Als Muster möglicher Welten, als Entwurf und gleichzeitiges Infragestellen möglicher Bildlösungen besagen die in der heutigen Ausstellung versammelten Arbeiten nämlich auch etwas über unsere Wirklichkeit. Allerdings entspricht das, was sie besagen, weder einer Malerei der Nachahmung oder Beschreibung, deren Bilder Ambrose Gwinett Bierce als zweidimensionale Wiedergabe von etwas definierte, das schon in drei Dimensionen langweilig sei. Noch entsprechen Dreyers Arbeiten einer hinter ihren Variationsreihen im Grunde verborgenen naiven Fortschrittsgläubigkeit populärer Konkretisten. In Paul Uwe Dreyers Bilderwelt ist vielmehr der utopische Aspekt ironisch gebrochen. Wobei ich unter Utopie jenen Ort verstehe, den wir alle träumen, ohne ihn real je erreichen zu können, und den Begriff Ironie im Sinne der Romantiker benutze, denn wenn irgendwo, dann liegen bei ihnen die Wurzeln eines Kunstverständnisses, das die Moderne geprägt hat, etwa wenn Schelling in seinem (von Hegel attackierten) Identitätssystem davon ausgeht, daß die Ästhetik an die Stelle der Religion getreten sei.
Kunst, war Karl Wilhelm Ferdinand Solger überzeugt, sei jener Ort, an dem ein Austausch von Idee und Wirklichkeit stattfinden könne, sie sei die Form, die Realität erst voll sichtbar mache.
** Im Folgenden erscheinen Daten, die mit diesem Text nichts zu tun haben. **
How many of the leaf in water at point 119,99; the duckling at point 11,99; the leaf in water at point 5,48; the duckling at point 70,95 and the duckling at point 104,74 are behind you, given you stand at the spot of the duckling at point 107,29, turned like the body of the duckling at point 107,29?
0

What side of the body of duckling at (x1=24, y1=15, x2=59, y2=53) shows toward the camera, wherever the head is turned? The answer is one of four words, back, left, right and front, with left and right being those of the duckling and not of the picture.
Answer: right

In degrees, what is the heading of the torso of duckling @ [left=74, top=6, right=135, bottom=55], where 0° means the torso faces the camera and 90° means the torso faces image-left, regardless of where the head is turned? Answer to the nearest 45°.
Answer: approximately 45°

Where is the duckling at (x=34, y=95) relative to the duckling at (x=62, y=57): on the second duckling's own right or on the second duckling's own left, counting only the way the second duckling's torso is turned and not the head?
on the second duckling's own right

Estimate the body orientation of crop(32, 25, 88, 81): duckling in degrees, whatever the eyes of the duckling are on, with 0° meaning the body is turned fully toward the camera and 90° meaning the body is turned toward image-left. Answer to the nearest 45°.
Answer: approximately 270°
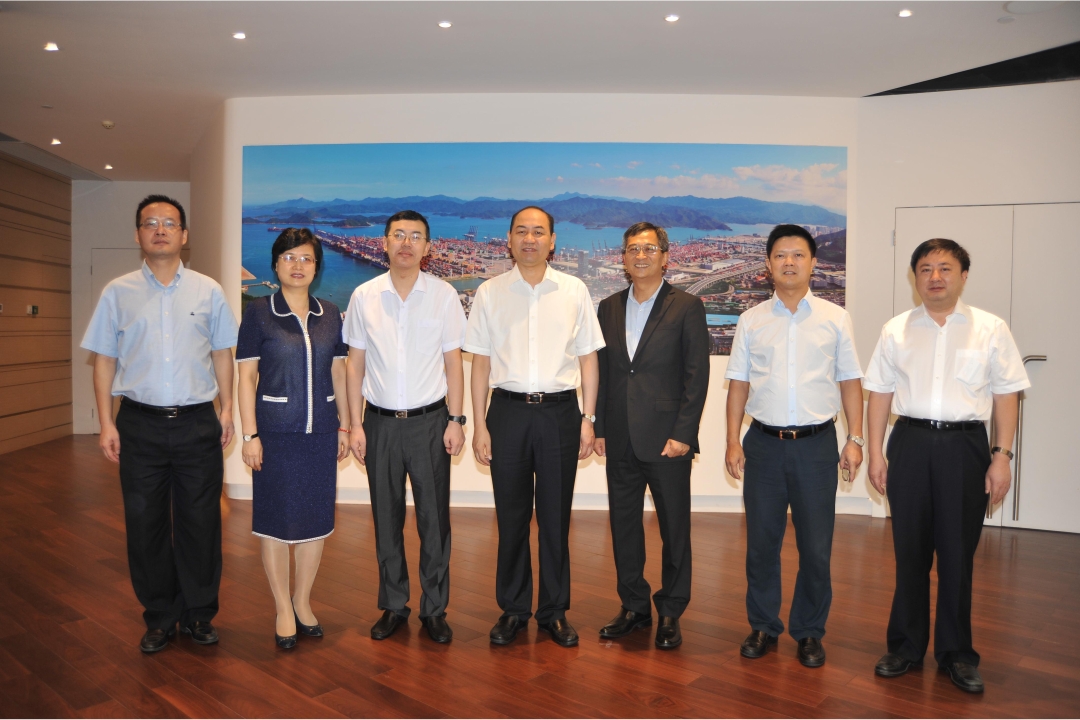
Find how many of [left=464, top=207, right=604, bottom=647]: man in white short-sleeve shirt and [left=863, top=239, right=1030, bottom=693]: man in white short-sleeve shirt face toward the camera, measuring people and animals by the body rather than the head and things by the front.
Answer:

Das unveränderliche Wesen der Kunst, schrieb er, sei nur dort möglich, wo zugleich die Nichtigkeit des menschlichen Daseins sei. Dort könne die Kunst, schon indem sie das Dasein bildet - und nicht abbildet, füge ich hinzu, also - Dort könne die Kunst, schon indem sie das Dasein bildet, es mit begleitender Ironie beständig auflösen und zugleich in das Wesen der Idee zurückführen. Nichts anderes aber wollen, in meiner Lesart, die Bilder Paul Uwe Dreyers mit den Mitteln der Malerei. Wie sonst würde es Sinn machen, von ihnen einerseits als von visualisierten Denksystemen zu sprechen und andererseits in Bildern das Bild infrage zu stellen und damit als Problem und Idee erst eigentlich bewußt zu machen.
Selbstverständlich ließe sich Malerei auch ganz anders verstehen und definieren, und so zitiere ich abschließend im Sinne romantischer Ironie ein weiteres Mal aus Ambrose Gwinett Bierce's "The Devil's Dictionary". Malerei, lese ich dort, sei die Kunst, Flächen vor dem Wetter zu schützen und den Kritikern auszusetzen. Was hiermit geschehen sei.